Many children and youths participate in organized athletics, either through school or community leagues. These athletes can be challenged both physically and mentally from this activity and may formulate lifelong relationships with organized sports. Unfortunately, injuries do occur. Among the roughly 7 million high school scholastic athletes, approximately 2 million injuries occur annually. Sports like soccer, basketball, and football are commonly participated in and injury research has led to some preventive measures to help make these sports safer for kids. Preventive measures may take the simple form of equipment or rule changes. But how do we get the word out about just the simple activity of safely participating in athletics and marketing to those groups who need the information the most? (parents, coaches and athletes themselves.)
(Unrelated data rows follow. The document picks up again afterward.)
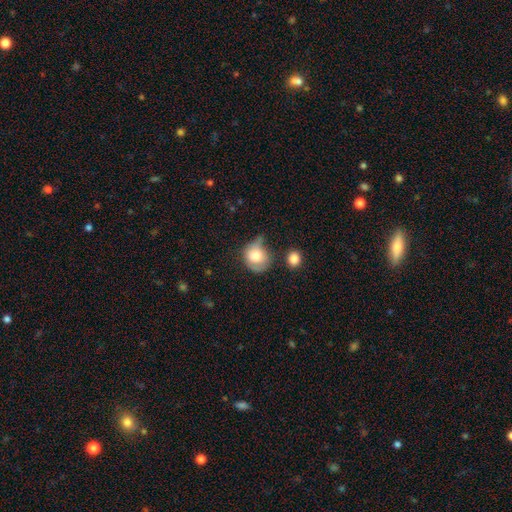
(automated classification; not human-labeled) The model was most divided on "merging": minor disturbance: 37%, none: 33%, major disturbance: 19%, merger: 10%. More confident: smooth or featured — smooth (74%); how rounded — round (72%).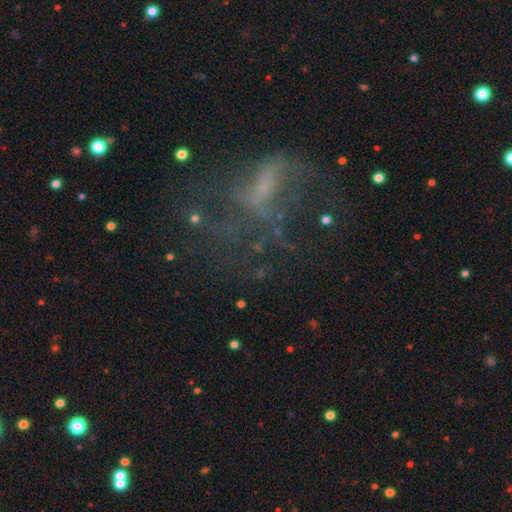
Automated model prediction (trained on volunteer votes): This appears to be a featured or disk galaxy (47%). Merging: major disturbance (42%).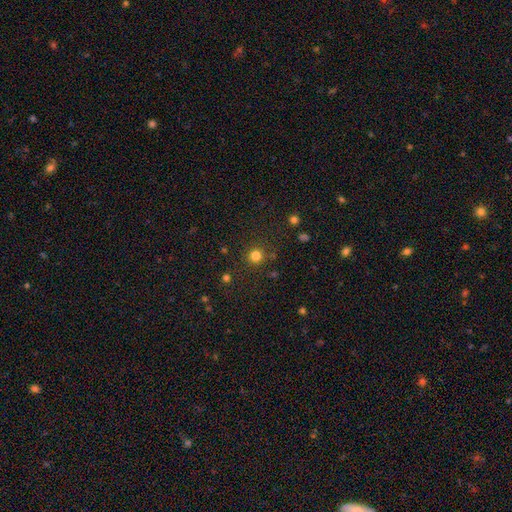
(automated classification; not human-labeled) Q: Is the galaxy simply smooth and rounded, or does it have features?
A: smooth — 80%.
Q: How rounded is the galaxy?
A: round — 93%.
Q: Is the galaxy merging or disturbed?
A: none — 86%.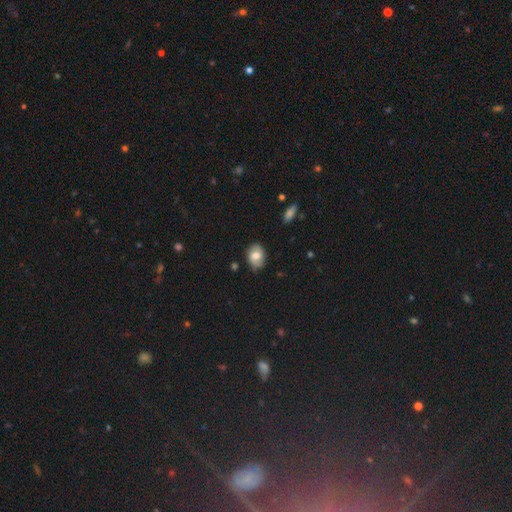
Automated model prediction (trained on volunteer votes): This appears to be a smooth galaxy with no disk features (68%) that is in between round and cigar-shaped (74%). Merging: none (78%).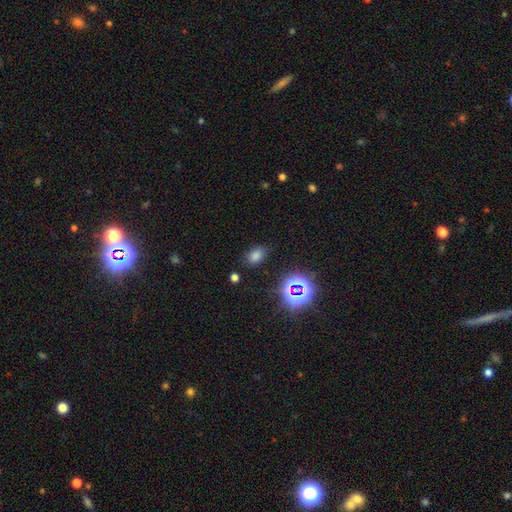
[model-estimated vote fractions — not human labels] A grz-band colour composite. It shows a smooth galaxy with no disk features (67%) that is in between round and cigar-shaped (80%). Merging: none (81%).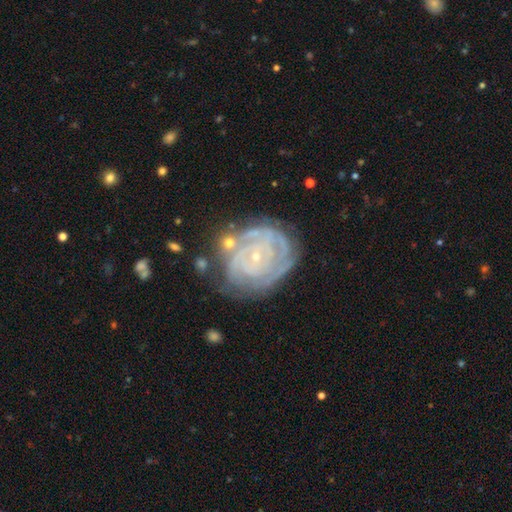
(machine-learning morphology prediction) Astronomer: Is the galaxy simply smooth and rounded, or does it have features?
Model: featured or disk — 85%.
The American Orthopaedic Society for Sports Medicine and its partners, including the National Athletic Trainers’ Association, American Academy of Pediatrics, American Academy of Orthopaedic Surgeons, National Strength and Conditioning Association, SAFE Kids USA, Sports Physical Therapy Section and the American Medical Society for Sports Medicine along with many individual hospitals, sports medicine practices and sports leagues are stirring up a grass roots movement to teach and market safe sports participation. The initiative called STOP Sports Injuries, is engaging community leaders by asking them to send out press releases to local media, giving talks on safety issues to parents and coaches, placing specialized logos of participation on websites, releasing public service announcements and have local individuals follow up with radio and TV stations and interacting on social media sites such as Facebook and Twitter. Slowly but surely the word is getting out and the campaign is really starting to create a buzz in the sports medicine community. This type of marketing and education effort takes a lot of time and persistence but our hope is to make an impact and keep kids active and participating in sports so they can enjoy the benefits of exercise for a lifetime.
For more information or to get involved, visit our STOP Sports Injuries Web site and help share our commitment to keeping kids in the game for life. We would love to hear your suggestions for additional outreach or ways to enhance our educational efforts.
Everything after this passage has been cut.